Siostry z Broniszewic, do których zadzwonił bocheński starosta, na co dzień zajmują się 56. niepełnosprawnymi i chorymi chłopcami. Ich pomoc, jaką udzieliły bocheńskiemu DPS-owi, to tylko malutki wycinek z pracy, jaką każdego dnia setki sióstr i braci zakonnych, kapłanów, kleryków i świeckich wolontariuszy trudzą się w domach pomocy społecznej, szpitalach, hospicjach, domach seniorów i wielu innych miejscach w całej Polsce.
„Nie martwcie się o to, co macie jeść i pić”
Walka z epidemią wymaga też ogromnych nakładów finansowych. Potrzeba sprzętu medycznego, respiratorów, wyposażenia ochrony osobistej. Dlatego Kościół również materialnie wspiera miejsca, w których tych rzeczy brakuje. Nie sposób wymienić tutaj wszystkich obszarów w Kościele, z których płynie pomoc finansowa dla szpitali, chorych i ubogich. Można podać jedynie kilka przykładów z tego wielkiego strumienia.
Fundacja Małych Stópek zebrała wśród duchownych blisko 120 tys. zł na respiratory. Na respiratory przeznaczyli też swoje wielkoczwartkowe ofiary księża archidiecezji katowickiej, którzy zebrali w ten sposób 400 tys. zł. Abp Grzegorz Ryś zakupił dwa takie urządzenia za 186 tys. zł. Za jeden zapłacił z własnych oszczędności, drugi zasponsorowała archidiecezja łódzka.
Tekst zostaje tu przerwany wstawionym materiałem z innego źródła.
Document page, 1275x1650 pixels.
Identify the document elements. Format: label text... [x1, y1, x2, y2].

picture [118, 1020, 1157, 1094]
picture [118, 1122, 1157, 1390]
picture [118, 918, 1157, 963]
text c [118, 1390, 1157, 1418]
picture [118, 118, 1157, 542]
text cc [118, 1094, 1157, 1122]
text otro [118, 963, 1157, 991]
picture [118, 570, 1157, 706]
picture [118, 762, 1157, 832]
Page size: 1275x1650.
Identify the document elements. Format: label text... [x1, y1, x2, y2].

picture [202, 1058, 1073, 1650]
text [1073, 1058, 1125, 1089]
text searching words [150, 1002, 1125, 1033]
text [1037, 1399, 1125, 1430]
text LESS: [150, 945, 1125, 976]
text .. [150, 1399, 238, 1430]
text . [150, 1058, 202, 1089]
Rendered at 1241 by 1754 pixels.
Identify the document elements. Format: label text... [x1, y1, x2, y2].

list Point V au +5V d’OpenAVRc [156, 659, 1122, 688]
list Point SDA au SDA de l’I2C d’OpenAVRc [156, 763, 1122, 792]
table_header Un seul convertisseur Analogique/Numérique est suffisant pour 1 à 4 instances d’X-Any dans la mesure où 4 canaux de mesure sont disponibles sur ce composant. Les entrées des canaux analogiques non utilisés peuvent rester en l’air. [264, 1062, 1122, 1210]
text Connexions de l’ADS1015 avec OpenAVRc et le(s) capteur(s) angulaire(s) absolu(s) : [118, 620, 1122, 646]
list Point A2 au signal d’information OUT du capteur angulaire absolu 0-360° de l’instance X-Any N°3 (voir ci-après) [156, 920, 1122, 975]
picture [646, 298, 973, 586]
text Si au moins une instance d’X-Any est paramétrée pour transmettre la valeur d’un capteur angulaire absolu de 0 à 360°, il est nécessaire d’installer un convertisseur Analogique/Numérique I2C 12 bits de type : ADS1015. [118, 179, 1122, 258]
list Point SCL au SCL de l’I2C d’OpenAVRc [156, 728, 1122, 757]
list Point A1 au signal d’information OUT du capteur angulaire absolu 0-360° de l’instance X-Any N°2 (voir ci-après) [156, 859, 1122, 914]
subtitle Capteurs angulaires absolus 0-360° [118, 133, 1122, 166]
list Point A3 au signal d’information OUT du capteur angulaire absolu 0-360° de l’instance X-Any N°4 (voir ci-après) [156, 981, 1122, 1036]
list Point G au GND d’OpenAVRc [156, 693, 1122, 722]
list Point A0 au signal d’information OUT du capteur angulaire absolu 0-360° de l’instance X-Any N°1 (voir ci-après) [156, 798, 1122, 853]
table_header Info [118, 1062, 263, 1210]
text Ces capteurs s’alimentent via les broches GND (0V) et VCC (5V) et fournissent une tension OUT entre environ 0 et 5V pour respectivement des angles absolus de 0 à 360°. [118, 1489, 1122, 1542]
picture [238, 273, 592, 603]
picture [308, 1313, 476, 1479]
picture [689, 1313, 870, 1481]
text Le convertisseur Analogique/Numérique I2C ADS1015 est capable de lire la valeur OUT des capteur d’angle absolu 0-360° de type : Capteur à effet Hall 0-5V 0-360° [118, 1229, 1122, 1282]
Caritas zorganizowało akcję #WdzieczniMedykom. Dotychczas w jej ramach zamówiono już 100 respiratorów transportowych z kompletnym wyposażaniem. Długo można by wymieniać dalej.
Nie chodzi jednak o wymienianie. Nie chodzi też o chwalenie Kościoła. Chodzi o prawdę. Niejednokrotnie słyszymy w ostatnim czasie, że Kościół w sytuacji epidemii koronawirusa „nie robi nic”. Wielu krzyczy, że księża pochowali się na plebaniach i tam chcą przeczekać kryzys. Ale wystarczy otworzyć oczy, aby zobaczyć, że to jest zwykłe kłamstwo. Kościół w dobie epidemii pomaga. Pomaga duchowo, ale pomaga też materialnie. I nie ma w tym nic nadzwyczajnego. Bo naturą Kościoła jest nieść miłość. Dlatego też o tej pomocy nie słyszymy tak często. Kościół nie chce o tym krzyczeć, nie chce siłą wbijać się do mediów, aby tylko powiedzieć ile to dobrego robi. Jednak warto o tym mówić, aby głośne, kłamliwe ataki, zwyczajnie nie zaćmiły prawdy.